WHAT THE EXERCISE ASKS :: Without copying any picture, transcribe exactly the lines of the data below from the one containing "Boxing Accessories" through the one containing "ipated in anti-government demonstrations.".

SOURCE DATA ::

>>>>>

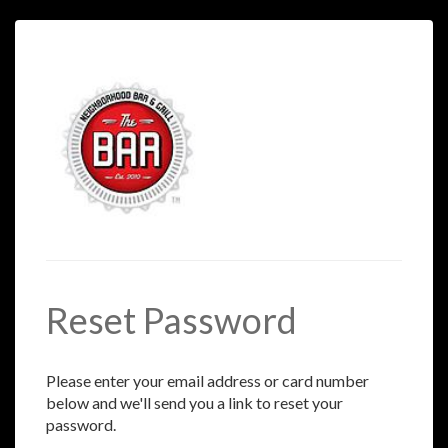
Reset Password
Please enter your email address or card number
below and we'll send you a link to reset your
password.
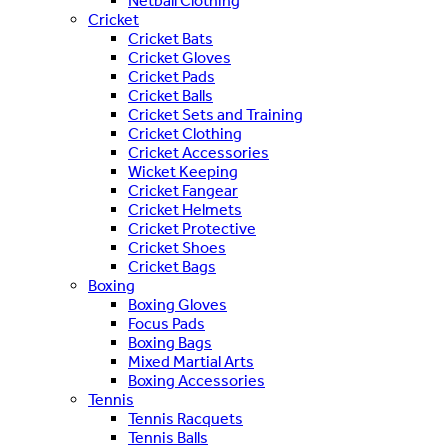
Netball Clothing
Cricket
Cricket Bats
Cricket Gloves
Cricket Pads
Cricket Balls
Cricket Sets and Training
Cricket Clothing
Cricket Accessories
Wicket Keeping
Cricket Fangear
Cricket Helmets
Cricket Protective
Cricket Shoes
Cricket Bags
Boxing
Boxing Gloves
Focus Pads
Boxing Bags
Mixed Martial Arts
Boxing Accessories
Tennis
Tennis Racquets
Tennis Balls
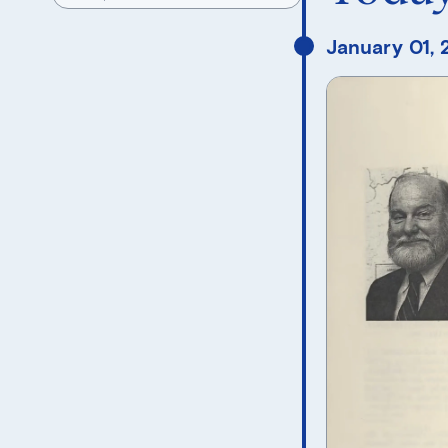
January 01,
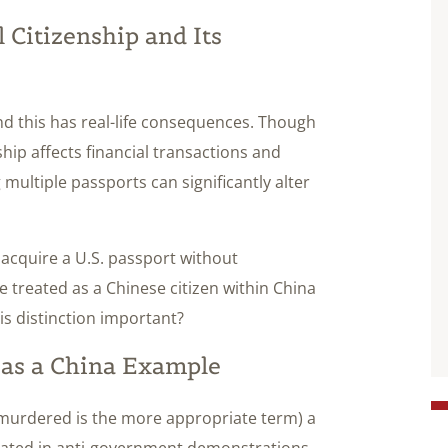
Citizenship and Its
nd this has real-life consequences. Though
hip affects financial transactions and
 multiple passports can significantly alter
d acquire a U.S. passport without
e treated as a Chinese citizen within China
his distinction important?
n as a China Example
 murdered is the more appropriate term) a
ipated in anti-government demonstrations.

<<<<<
>>>>>

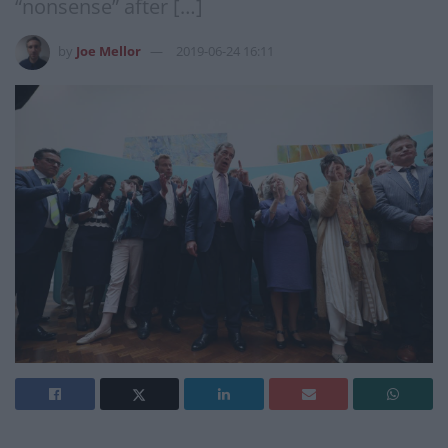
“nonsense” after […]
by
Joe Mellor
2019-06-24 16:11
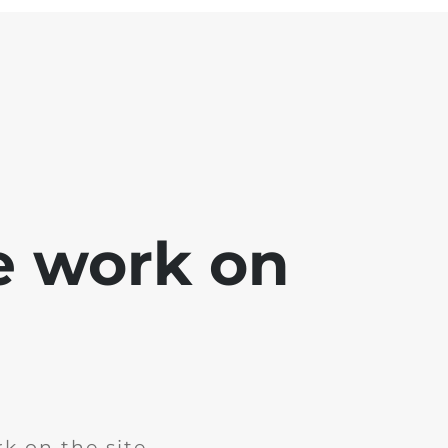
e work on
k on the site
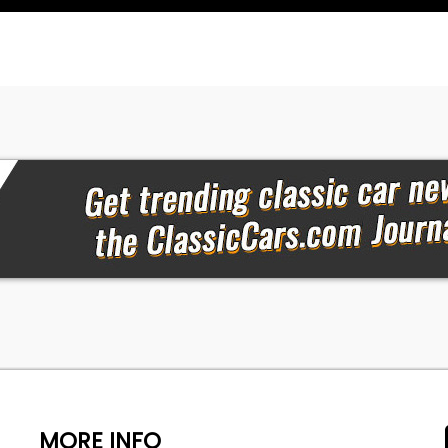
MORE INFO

<<<<<
>>>>>

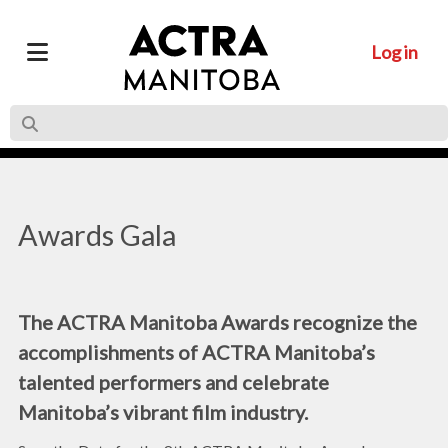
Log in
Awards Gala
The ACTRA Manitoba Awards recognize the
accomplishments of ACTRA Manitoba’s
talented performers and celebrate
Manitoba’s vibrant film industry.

<<<<<

PROBLEM SOLUTION ::
Boxing Accessories
Tennis
Tennis Racquets
Tennis Balls
January 01,
Citizenship and Its
nd this has real-life consequences. Though
hip affects financial transactions and
 multiple passports can significantly alter
d acquire a U.S. passport without
e treated as a Chinese citizen within China
his distinction important?
n as a China Example
 murdered is the more appropriate term) a
ipated in anti-government demonstrations.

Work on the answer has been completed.